**How to complete this task:** Quote the records below word for word, please, from the very first line through the one that contains "Diyabet Günü Etkinliği", and nothing beyond it.
+ + + + +
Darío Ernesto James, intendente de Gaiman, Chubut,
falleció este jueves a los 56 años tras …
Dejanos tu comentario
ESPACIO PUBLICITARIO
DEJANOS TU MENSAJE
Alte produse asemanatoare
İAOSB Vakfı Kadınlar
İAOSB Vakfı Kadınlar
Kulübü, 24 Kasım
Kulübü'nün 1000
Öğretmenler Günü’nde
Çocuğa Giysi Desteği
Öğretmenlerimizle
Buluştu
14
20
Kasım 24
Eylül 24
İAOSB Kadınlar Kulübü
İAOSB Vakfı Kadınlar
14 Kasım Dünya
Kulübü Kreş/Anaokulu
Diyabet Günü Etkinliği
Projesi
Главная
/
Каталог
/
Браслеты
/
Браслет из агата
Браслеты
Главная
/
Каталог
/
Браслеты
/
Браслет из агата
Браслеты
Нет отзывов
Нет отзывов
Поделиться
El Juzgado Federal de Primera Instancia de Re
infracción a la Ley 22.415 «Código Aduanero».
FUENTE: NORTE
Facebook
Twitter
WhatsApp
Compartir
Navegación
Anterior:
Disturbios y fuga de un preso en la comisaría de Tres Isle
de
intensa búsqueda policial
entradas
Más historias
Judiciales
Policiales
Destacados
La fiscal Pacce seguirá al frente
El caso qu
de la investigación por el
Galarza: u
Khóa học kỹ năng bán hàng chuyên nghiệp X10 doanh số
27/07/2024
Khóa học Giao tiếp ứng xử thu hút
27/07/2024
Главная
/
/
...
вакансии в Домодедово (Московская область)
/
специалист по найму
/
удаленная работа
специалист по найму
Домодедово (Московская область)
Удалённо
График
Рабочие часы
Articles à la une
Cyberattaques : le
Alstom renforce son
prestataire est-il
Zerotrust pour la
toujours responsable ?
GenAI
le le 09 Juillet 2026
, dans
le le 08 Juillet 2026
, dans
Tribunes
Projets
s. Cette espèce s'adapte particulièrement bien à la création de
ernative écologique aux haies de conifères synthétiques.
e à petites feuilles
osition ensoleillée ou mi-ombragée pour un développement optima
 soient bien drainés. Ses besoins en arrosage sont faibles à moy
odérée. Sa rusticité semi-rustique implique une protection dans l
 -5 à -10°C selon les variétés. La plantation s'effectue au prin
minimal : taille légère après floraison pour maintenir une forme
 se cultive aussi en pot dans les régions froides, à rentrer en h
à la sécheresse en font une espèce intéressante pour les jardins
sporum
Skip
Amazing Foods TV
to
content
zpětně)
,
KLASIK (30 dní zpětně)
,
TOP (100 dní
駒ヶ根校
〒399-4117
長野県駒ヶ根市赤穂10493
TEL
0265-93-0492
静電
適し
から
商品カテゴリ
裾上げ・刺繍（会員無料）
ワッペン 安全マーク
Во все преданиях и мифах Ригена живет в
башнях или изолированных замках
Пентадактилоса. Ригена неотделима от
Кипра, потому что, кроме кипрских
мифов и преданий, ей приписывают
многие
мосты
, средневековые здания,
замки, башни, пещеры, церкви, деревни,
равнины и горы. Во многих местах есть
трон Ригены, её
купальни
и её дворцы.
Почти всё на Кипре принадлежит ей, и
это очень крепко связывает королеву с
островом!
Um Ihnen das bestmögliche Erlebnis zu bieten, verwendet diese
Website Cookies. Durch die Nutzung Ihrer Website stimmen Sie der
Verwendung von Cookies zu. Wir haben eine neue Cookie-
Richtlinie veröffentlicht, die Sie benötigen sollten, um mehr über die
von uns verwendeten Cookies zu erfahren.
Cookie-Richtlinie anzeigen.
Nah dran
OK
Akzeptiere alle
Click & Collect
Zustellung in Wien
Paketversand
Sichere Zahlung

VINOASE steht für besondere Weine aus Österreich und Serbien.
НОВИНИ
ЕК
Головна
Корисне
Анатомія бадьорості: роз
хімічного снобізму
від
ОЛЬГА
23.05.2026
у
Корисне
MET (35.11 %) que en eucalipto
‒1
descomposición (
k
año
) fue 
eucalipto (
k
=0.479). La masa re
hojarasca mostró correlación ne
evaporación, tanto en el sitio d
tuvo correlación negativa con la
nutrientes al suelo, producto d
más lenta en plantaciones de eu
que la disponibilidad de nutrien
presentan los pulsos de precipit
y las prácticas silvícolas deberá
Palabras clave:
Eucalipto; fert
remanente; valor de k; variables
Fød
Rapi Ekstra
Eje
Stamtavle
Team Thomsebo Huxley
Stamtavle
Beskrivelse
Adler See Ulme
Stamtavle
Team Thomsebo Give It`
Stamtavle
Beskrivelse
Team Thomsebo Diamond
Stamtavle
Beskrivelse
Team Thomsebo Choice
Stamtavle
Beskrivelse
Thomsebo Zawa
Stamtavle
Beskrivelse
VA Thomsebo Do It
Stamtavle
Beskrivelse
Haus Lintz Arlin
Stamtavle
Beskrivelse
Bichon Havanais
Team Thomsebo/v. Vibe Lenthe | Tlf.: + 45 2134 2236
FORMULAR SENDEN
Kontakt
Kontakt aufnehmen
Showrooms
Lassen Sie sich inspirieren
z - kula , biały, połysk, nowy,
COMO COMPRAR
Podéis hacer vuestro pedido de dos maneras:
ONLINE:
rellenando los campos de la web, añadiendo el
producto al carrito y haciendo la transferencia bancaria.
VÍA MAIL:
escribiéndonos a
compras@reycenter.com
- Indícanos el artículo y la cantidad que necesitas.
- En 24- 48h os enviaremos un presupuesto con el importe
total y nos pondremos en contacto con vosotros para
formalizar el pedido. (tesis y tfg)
+ + + + +
**Task answer:**
Darío Ernesto James, intendente de Gaiman, Chubut,
falleció este jueves a los 56 años tras …
Dejanos tu comentario
ESPACIO PUBLICITARIO
DEJANOS TU MENSAJE
Alte produse asemanatoare
İAOSB Vakfı Kadınlar
İAOSB Vakfı Kadınlar
Kulübü, 24 Kasım
Kulübü'nün 1000
Öğretmenler Günü’nde
Çocuğa Giysi Desteği
Öğretmenlerimizle
Buluştu
14
20
Kasım 24
Eylül 24
İAOSB Kadınlar Kulübü
İAOSB Vakfı Kadınlar
14 Kasım Dünya
Kulübü Kreş/Anaokulu
Diyabet Günü Etkinliği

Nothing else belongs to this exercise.